Point de Suivi d'Etiage en Lorraine au 09 avril 2019

 

> En Lorraine

Ne concerne que les nappes.

Alors que l'on atteint la fin de la période de recharge, la majorité des nappes de la région présente des niveaux proches à supérieurs aux normales d'un début avril.

Il ne reste que trois zones qui sont encore impactées par le déficit de recharge automnale et qui présentent toujours des niveaux bas à très bas :

- Les nappes du Sundgau et de la nappe d'Alsace au sud de Colmar, où pour cette dernière les niveaux les plus bas mesurés correspondant aux relevés les plus bas enregistrés pour un mois de mars.

- Les secteurs des nappes en tête de bassin dans le massif vosgien, comme les calcaires du Muschelkalk et les grés du Trias inférieur.

- Les nappes de la Craie champenoise, en particulier la partie centre et sud.

Mais, les nappes en tête de bassin dans le massif vosgien et de la Craie champenoise sont toujours avec une tendance à la hausse, signe que la recharge se poursuit en ce début avril..

 
 

 

*On distingue plusieurs types de sécheresses :

- La sécheresse météorologique correspond à un déficit prolongé de précipitations.
- La sécheresse des sols, dite « agricole », se caractérise par un déficit en eau des sols superficiels (entre 1 et 2 m de profondeur), suffisant pour altérer le bon développement de la végétation.
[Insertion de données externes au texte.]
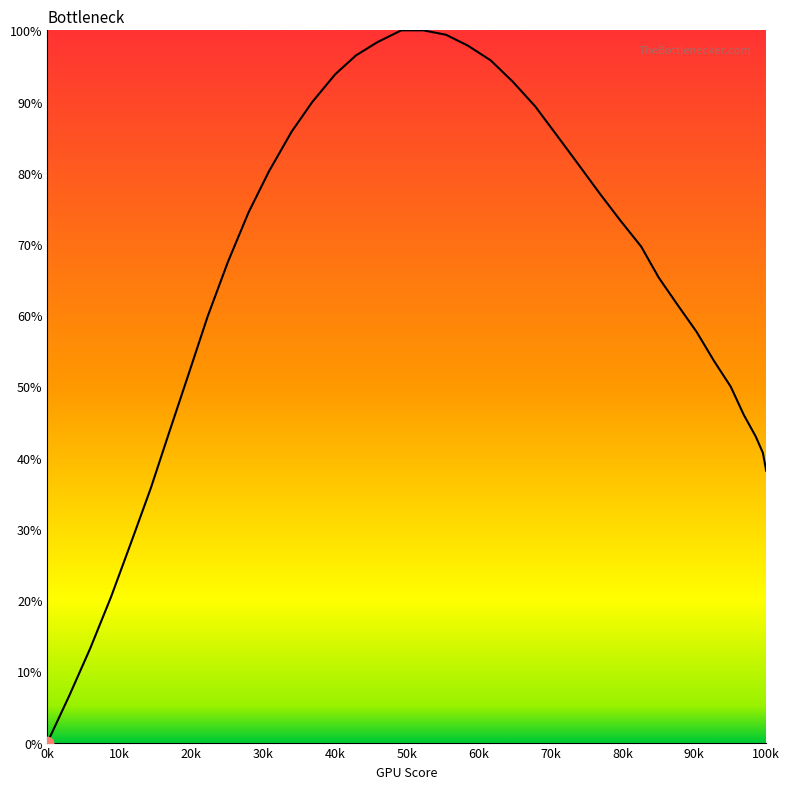

What is the difference between the maximum and minimum values?

100.0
Elle dépend des précipitations et de l'évapotranspiration des plantes. Cette notion tient compte de l'évaporation des sols et de la transpiration des plantes (l'eau puisée par les racines est évaporée au niveau des feuilles). La sécheresse agricole est donc sensible aux précipitations, à l'humidité et à la température de l'air, au vent mais aussi à la nature des plantes et des sols.
- La sécheresse hydrologique se manifeste enfin lorsque les lacs, rivières ou nappes souterraines montrent des niveaux anormalement bas. Elle dépend des précipitations mais aussi de l'état du sol influant sur le ruissellement et l'infiltration. Le réseau hydrographique et les caractéristiques des nappes déterminent les temps de réponse aux déficits de précipitations observés sur différentes périodes.
Ces « différentes » sécheresses peuvent intervenir à divers moments, non forcément concomitants et ne sont pas forcément systématiques.